Share

Bab 2. Flashback.

Tiga tahun yang lalu.

"Ayah sama Bunda mau kemana, kok rapi amat?" Tanya Senja saat melihat sang ayah hendak pergi lagi setelah shalat isya. Bahkan kini ,sang Bunda pun ikut dengan sang ayah dan berpenampilan cantik dengan gamis warna peach yang dikenakannya.

"Ayah sama Bunda ada undangan pengajian dari tetangga baru kita, sayang," jawab sang ayah kepada Senja Aurora anak gadisnya yang kini sudah masuk kuliah semester awal. "Kamu mau ikut?" Ajak Pak Andika, Ayah senja.
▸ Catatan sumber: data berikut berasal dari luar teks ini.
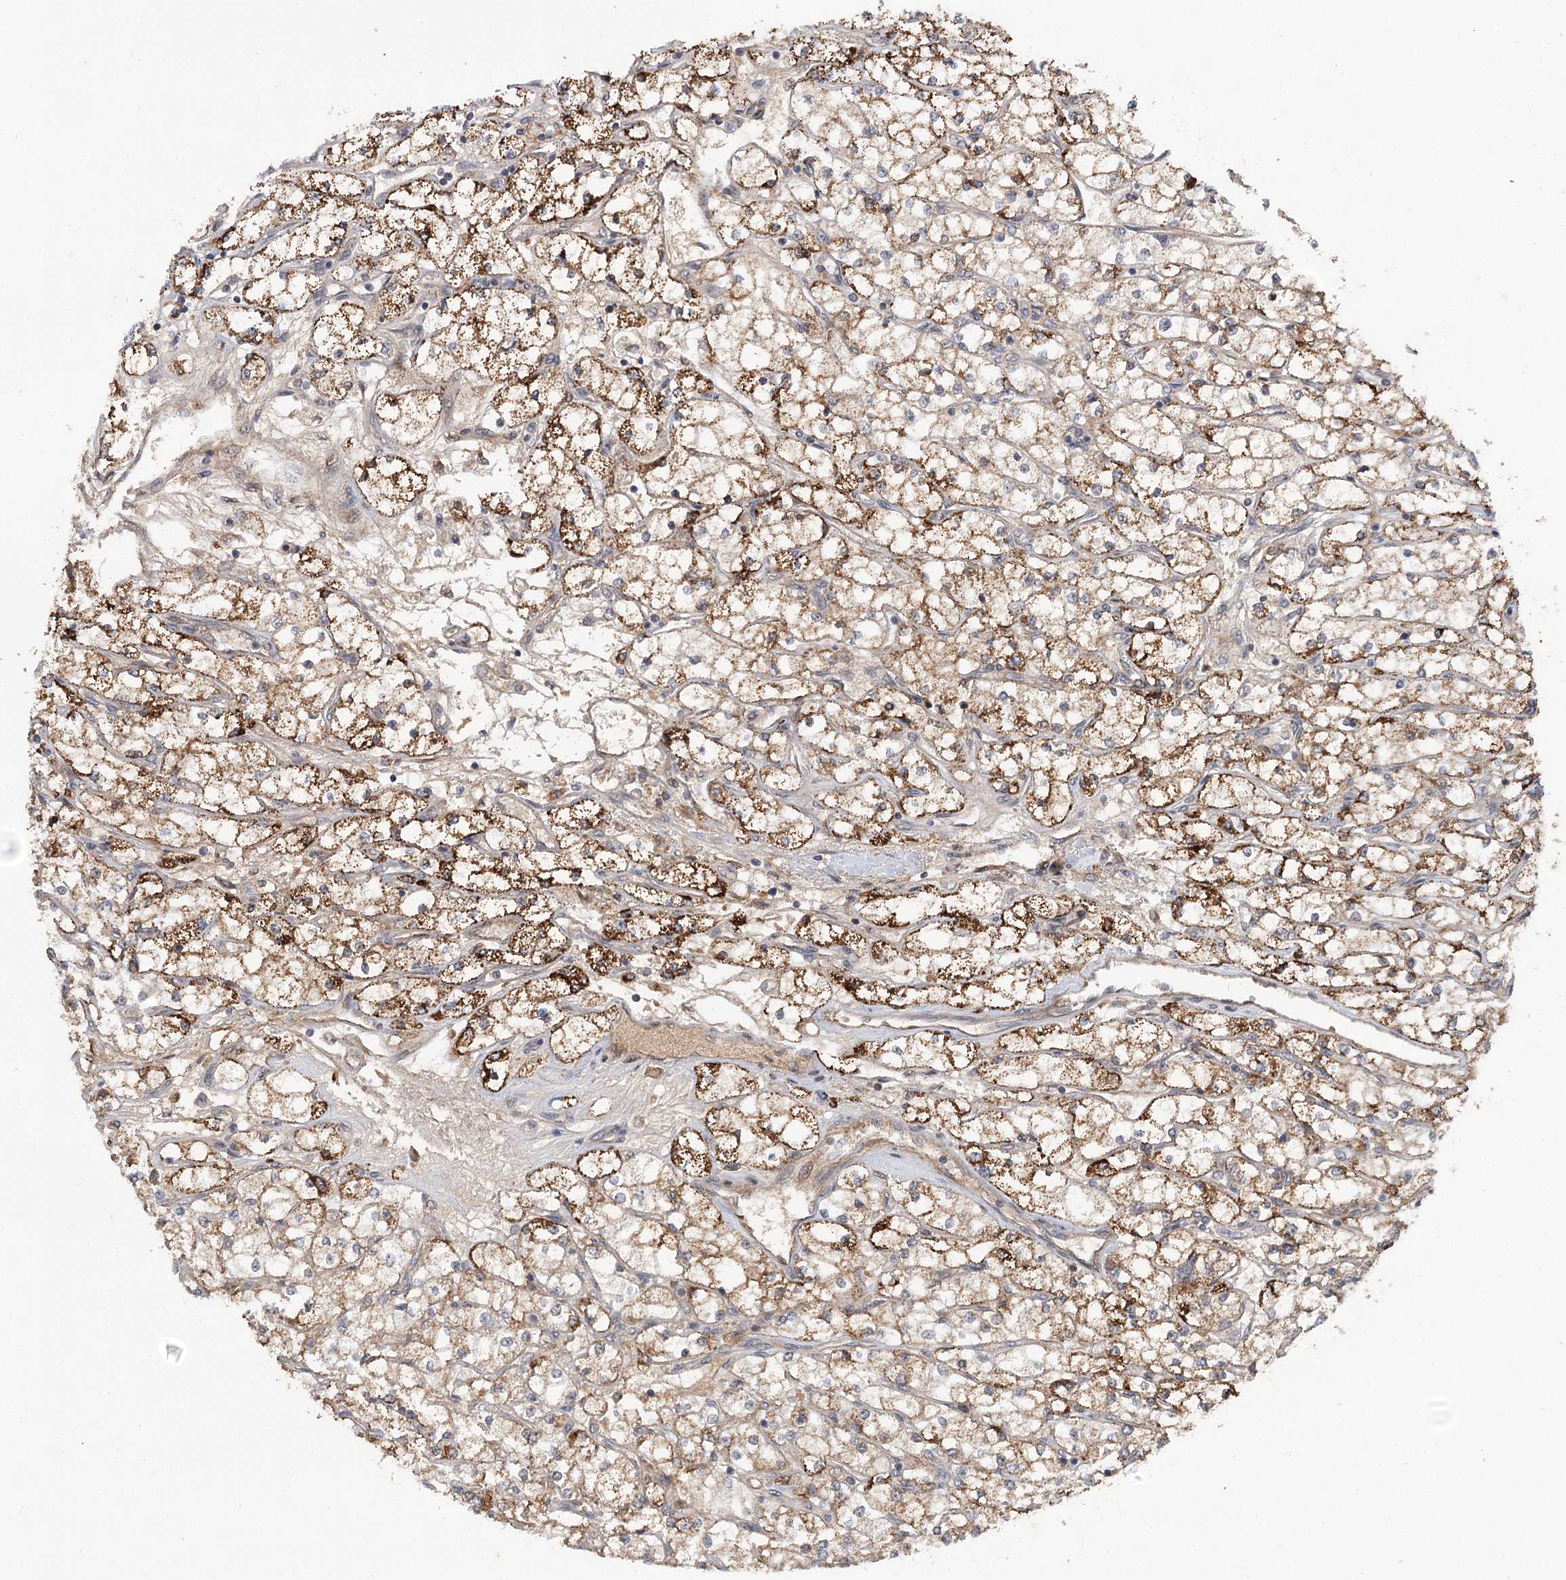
{"staining": {"intensity": "moderate", "quantity": ">75%", "location": "cytoplasmic/membranous"}, "tissue": "renal cancer", "cell_type": "Tumor cells", "image_type": "cancer", "snomed": [{"axis": "morphology", "description": "Adenocarcinoma, NOS"}, {"axis": "topography", "description": "Kidney"}], "caption": "Renal cancer (adenocarcinoma) stained with a brown dye reveals moderate cytoplasmic/membranous positive staining in approximately >75% of tumor cells.", "gene": "MSANTD2", "patient": {"sex": "male", "age": 80}}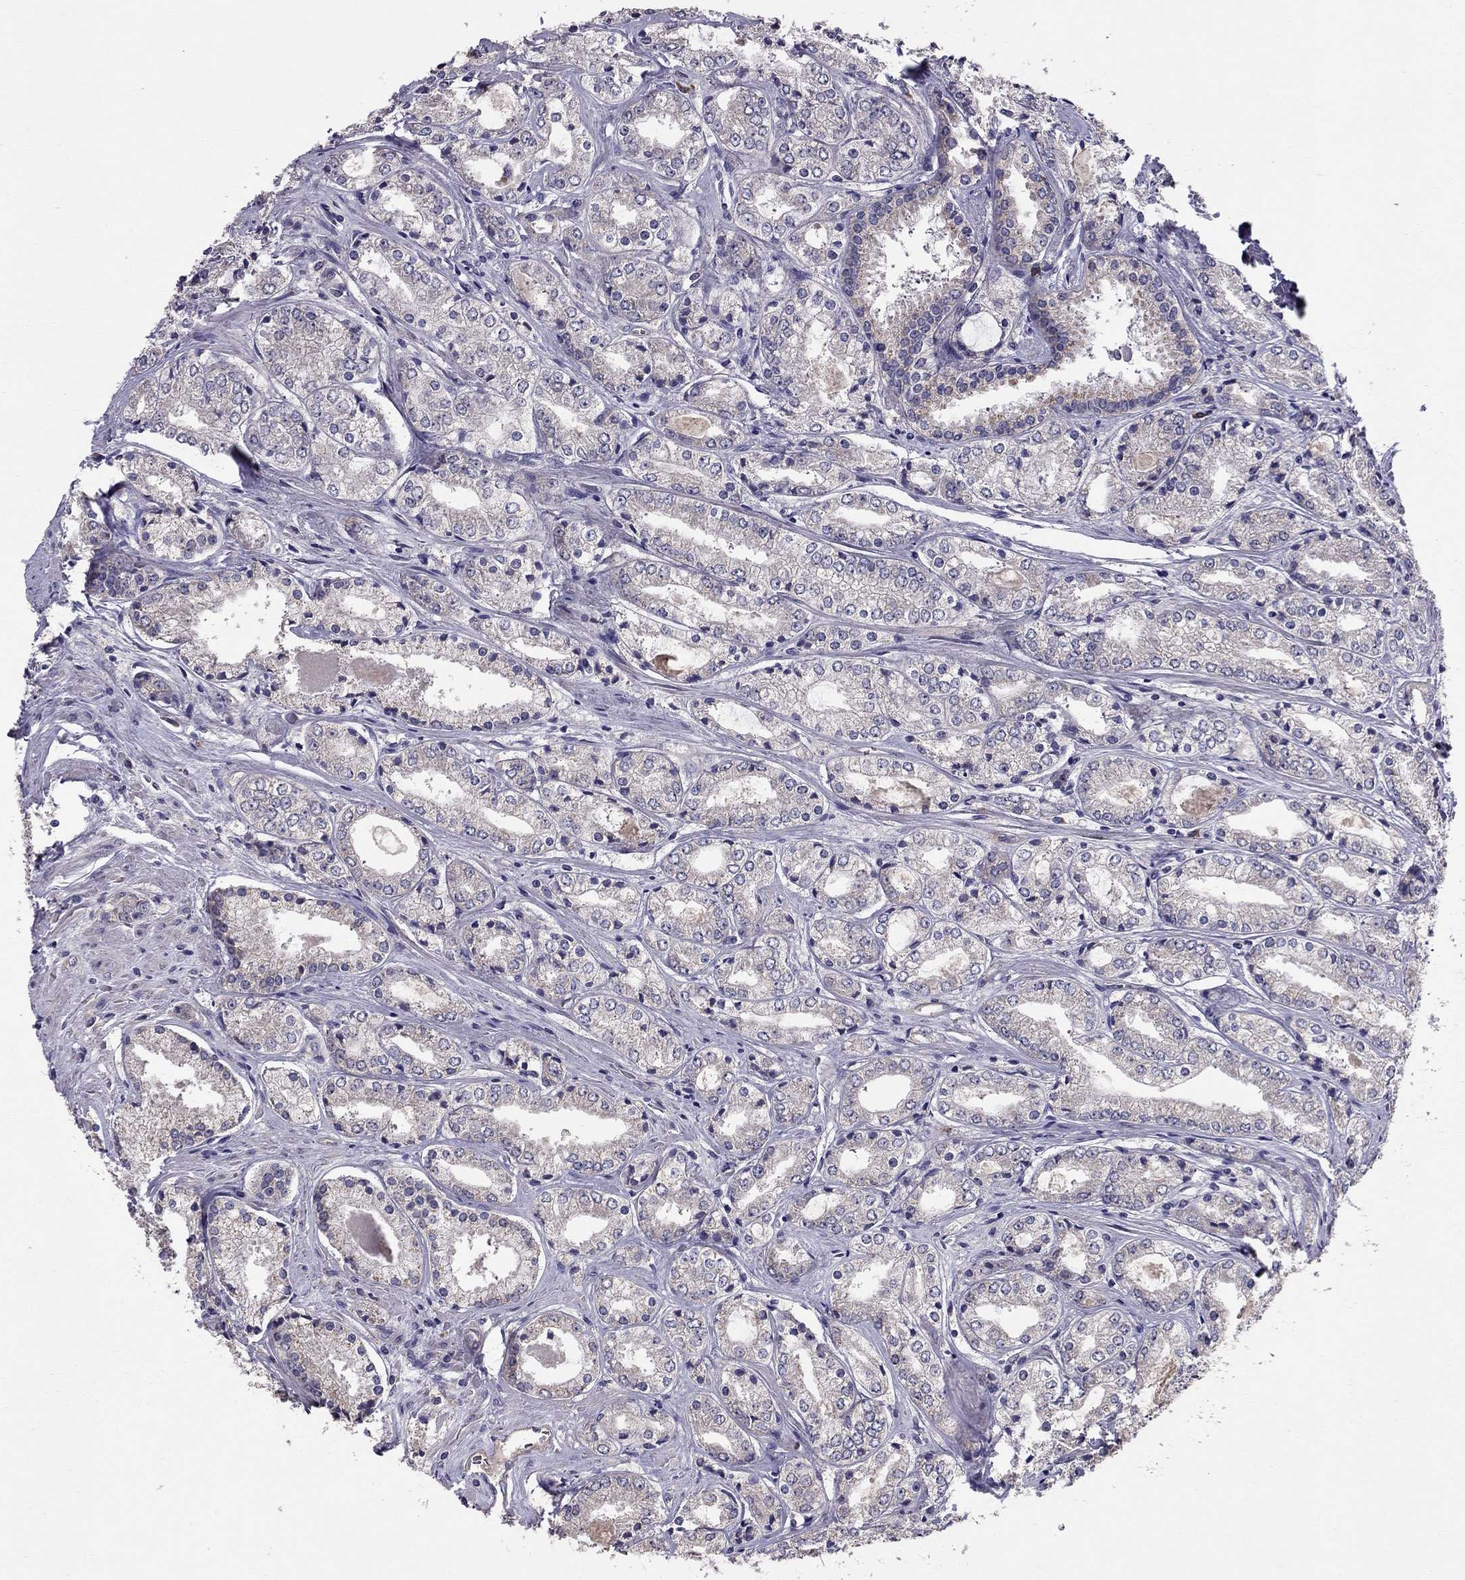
{"staining": {"intensity": "weak", "quantity": "<25%", "location": "cytoplasmic/membranous"}, "tissue": "prostate cancer", "cell_type": "Tumor cells", "image_type": "cancer", "snomed": [{"axis": "morphology", "description": "Adenocarcinoma, NOS"}, {"axis": "topography", "description": "Prostate"}], "caption": "Tumor cells show no significant expression in prostate cancer.", "gene": "PIK3CG", "patient": {"sex": "male", "age": 72}}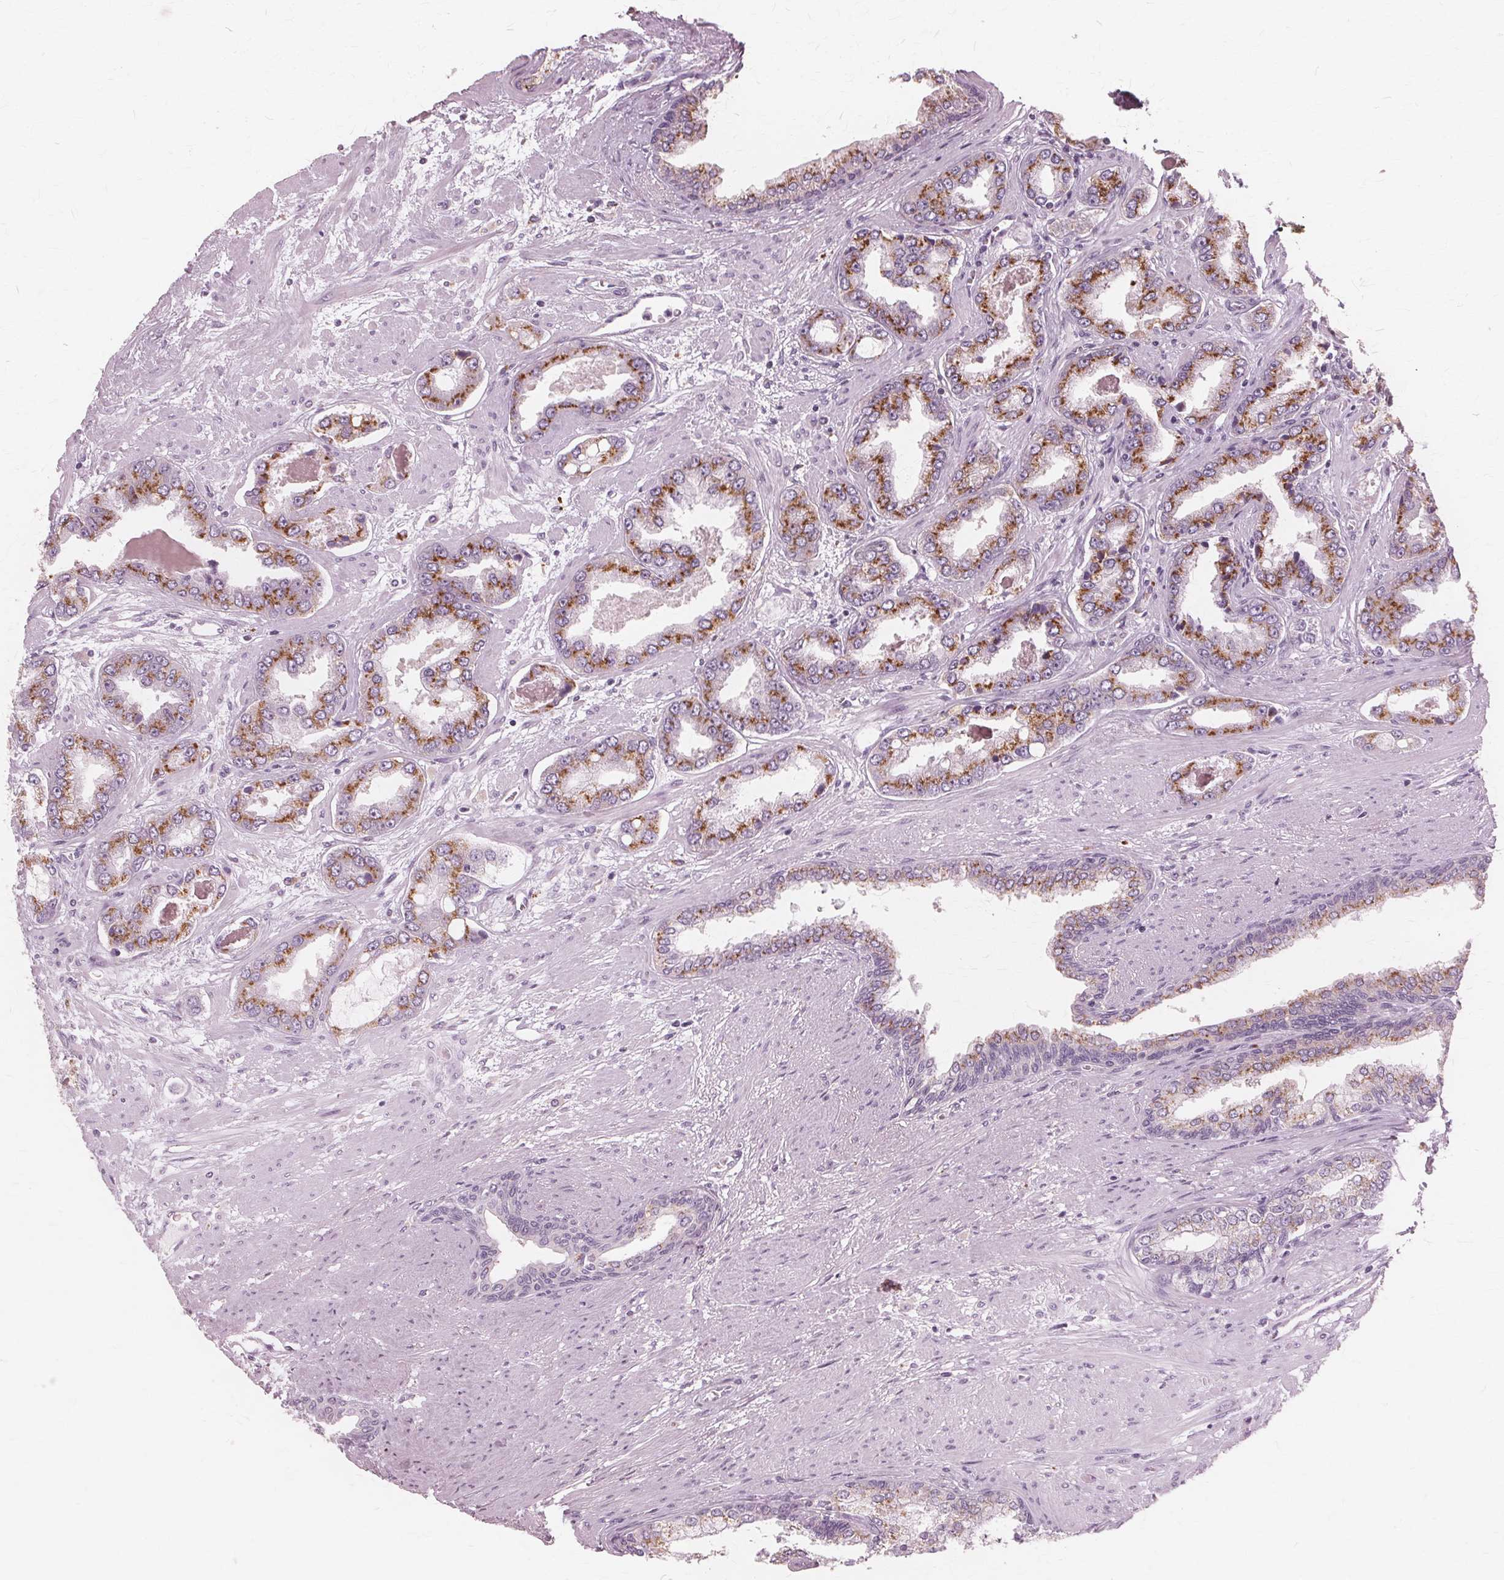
{"staining": {"intensity": "moderate", "quantity": "25%-75%", "location": "cytoplasmic/membranous"}, "tissue": "prostate cancer", "cell_type": "Tumor cells", "image_type": "cancer", "snomed": [{"axis": "morphology", "description": "Adenocarcinoma, Low grade"}, {"axis": "topography", "description": "Prostate"}], "caption": "This histopathology image reveals IHC staining of prostate cancer, with medium moderate cytoplasmic/membranous positivity in about 25%-75% of tumor cells.", "gene": "DNASE2", "patient": {"sex": "male", "age": 60}}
"Hm, nggak deh Yah. Lagi banyak tugas nih," tolak Senja.

"Ya sudah kalau begitu, Ayah sama Bunda  berangkat dulu ya. Oh ya, jangan lupa kunci pintu. Bunda bawa kunci cadangan kok. Takutnya Ayah sama Bunda pulangnya malam," ucap Bunda mengingatkan Senja.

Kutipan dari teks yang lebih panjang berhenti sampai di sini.